Speaking after her first official conversation as prime minister with the mayor of Auckland, former Labour Party leader Phil Goff, Ardern said: "What I'm happy to say is that I have always opposed port expansion at its current site."

While POAL is positioning the longer wharf as part of a package that would also see another wharf removed, a spokesman for Ardern confirmed the government saw the new proposal as a bid for expansion.

The port's proposal, just a week since the new government was sworn in, has irritated key ministers, who regard the proposal as being deaf to the agreement in the coalition agreement between Labour and the New Zealand First parties to investigate moving the port to another site. NZ First leader Winston Peters campaigned on moving the port to Whangarei and upgrading the rail connection to Auckland.

Goff told a brief media conference with Ardern: "I welcome the fact that the government has committed to an upper North Island port study.

"It doesn't make sense for Auckland to make a decision in isolation to what the region and the country actually needs. So this is a draft proposal from the ports. That will go out for public discussion. They will be seeking resource consents but what we've got now is a study that will demonstrate what will work best for Auckland, for the region in the upper North Island and for the country as a whole. I think that study will be what counts for what we do in the future."

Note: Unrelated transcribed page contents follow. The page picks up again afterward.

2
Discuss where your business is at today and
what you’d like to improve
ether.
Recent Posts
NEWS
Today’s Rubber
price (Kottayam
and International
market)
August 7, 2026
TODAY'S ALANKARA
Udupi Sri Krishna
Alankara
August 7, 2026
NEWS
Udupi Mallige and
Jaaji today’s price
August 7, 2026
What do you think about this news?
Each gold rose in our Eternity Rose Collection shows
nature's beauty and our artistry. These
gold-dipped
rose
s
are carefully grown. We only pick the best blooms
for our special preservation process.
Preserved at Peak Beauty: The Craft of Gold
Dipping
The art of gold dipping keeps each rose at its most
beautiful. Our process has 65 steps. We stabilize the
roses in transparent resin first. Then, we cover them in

In its release, the port said it needed to expand a wharf to accommodate the increasing size of container ships coming to Auckland, the country's main import port, and allow it to continue to service the city and surrounding area for the next 30 years or "until such time as the port is moved". 

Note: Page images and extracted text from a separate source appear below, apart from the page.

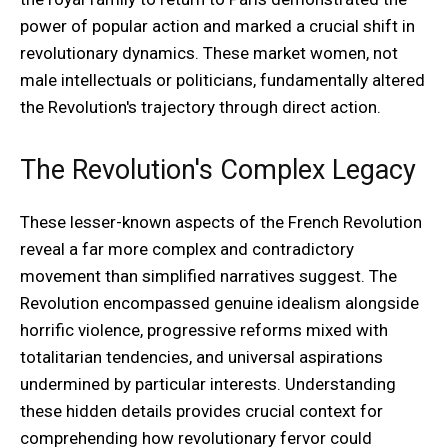
power of popular action and marked a crucial shift in
revolutionary dynamics. These market women, not
male intellectuals or politicians, fundamentally altered
the Revolution's trajectory through direct action.
The Revolution's Complex Legacy
These lesser-known aspects of the French Revolution
reveal a far more complex and contradictory
movement than simplified narratives suggest. The
Revolution encompassed genuine idealism alongside
horrific violence, progressive reforms mixed with
totalitarian tendencies, and universal aspirations
undermined by particular interests. Understanding
these hidden details provides crucial context for
comprehending how revolutionary fervor could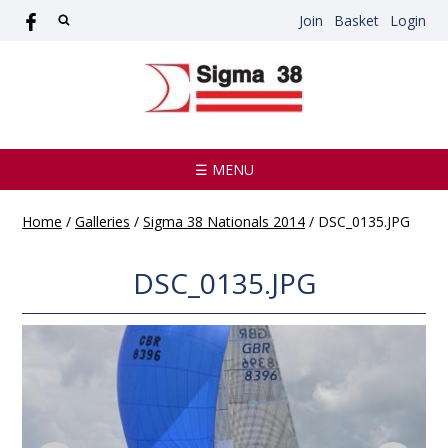
Join
Basket
Login
☰ MENU
Home
/
Galleries
/
Sigma 38 Nationals 2014
/
DSC_0135.JPG
DSC_0135.JPG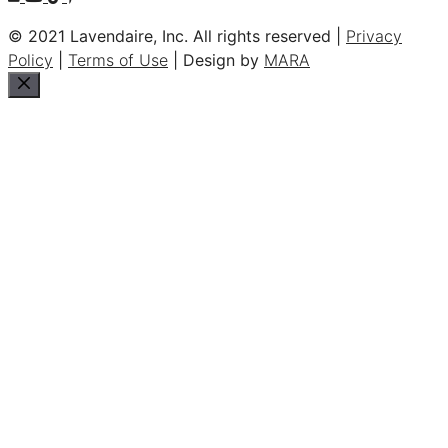
© 2021 Lavendaire, Inc. All rights reserved |
Privacy
Policy
|
Terms of Use
| Design by
MARA
Close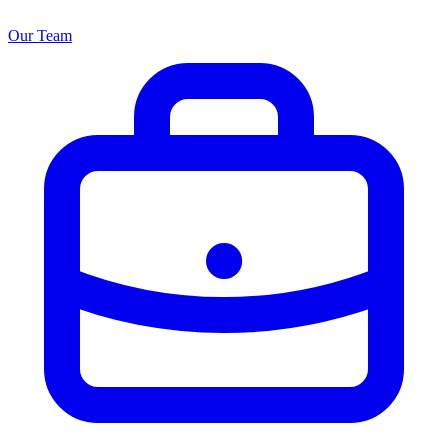
Our Team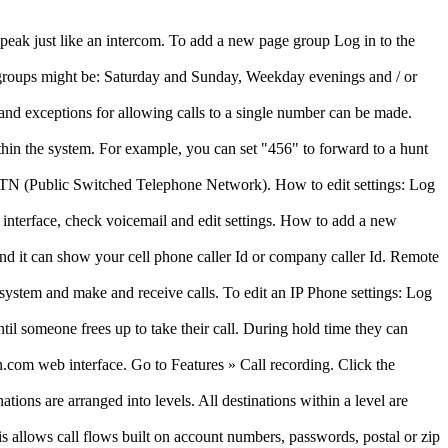
peak just like an intercom. To add a new page group Log in to the
e groups might be: Saturday and Sunday, Weekday evenings and / or
 and exceptions for allowing calls to a single number can be made.
thin the system. For example, you can set "456" to forward to a hunt
PSTN (Public Switched Telephone Network). How to edit settings: Log
 interface, check voicemail and edit settings. How to add a new
and it can show your cell phone caller Id or company caller Id. Remote
 system and make and receive calls. To edit an IP Phone settings: Log
il someone frees up to take their call. During hold time they can
.com web interface. Go to Features » Call recording. Click the
ions are arranged into levels. All destinations within a level are
is allows call flows built on account numbers, passwords, postal or zip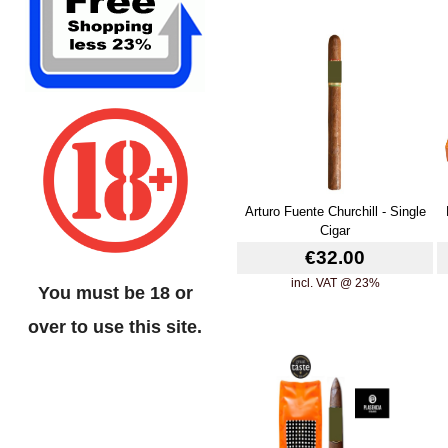
Arturo Fuente Churchill - Single
Cigar
€32.00
incl. VAT @ 23%
You must be 18 or
over to use this site.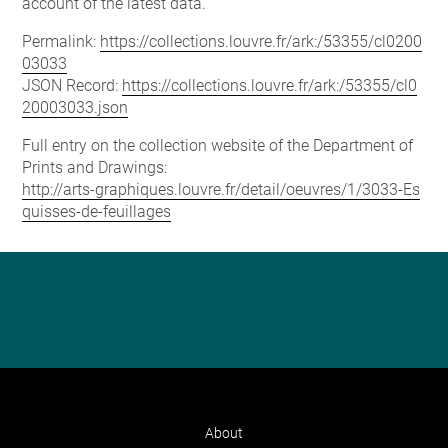
account of the latest data.
Permalink:
https://collections.louvre.fr/ark:/53355/cl0200
03033
JSON Record:
https://collections.louvre.fr/ark:/53355/cl0
20003033.json
Full entry on the collection website of the Department of
Prints and Drawings:
http://arts-graphiques.louvre.fr/detail/oeuvres/1/3033-Es
quisses-de-feuillages
About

A Future Port Study involving various stakeholders and completed in July last year under the previous mayor, Len Brown, concluded the port's current location on the waterfront in the Auckland central business district would not be able to handle projected freight growth over the next 50 years and proposed a range of alternatives, including Northport near Whangarei, sites in the Firth of Thames, the Manukau Harbour on Auckland's west coast, and a site near the surf beach of Muriwai.

The port argues it will need some leeway to expand its berthing facilities in the interim.

Ardern also confirmed the new government would continue to use the process created between the previous government and Auckland Council to create the Auckland Transport Alignment Plan, which prioritises transport infrastructure investment for a city that is increasingly congested as around 800 new cars a week take to the road in the country's largest and fast-growing city.

Goff strongly backed the government's plans to build light rail services from central Auckland to the airport and west Auckland, with eastern and northern light rail to follow.

"I've looked around at different models around the world. It's very clear that Auckland has to have a mass transit system," said Goff, who defended the proposed 10 cents per litre regional petrol tax that will allow Auckland Council to contribute up to $1.5 billion of the approximately $3.9 billion cost of the airport and western routes.

"If we did not have the regional fuel tax, we would have to put rates up by probably 15 percent, which would be totally unsustainable, or we would have to introduce a congestion tax which, I think, in London is running at $21 a day. The regional fuel tax is on average probably $2.60 a week. That is absolutely sustainable," said Goff, who said his exploration of other cities showed light rail was "not an outdated technology" but "what countries all around the world are doing". 

He was also sympathetic to the use of so-called "value capture" rating on properties that benefited from being close to new public infrastructure, saying the idea had support "across the political spectrum". 

"That's a concept that really needs to be explored," he said. "Sometimes when the ratepayer and the taxpayer put in new infrastructure, it puts a massive uplift in the value of your properties. I think it's fair that if you're getting a massive uplift in the value of your property that you make a contribution to the infrastructure that lets that happen."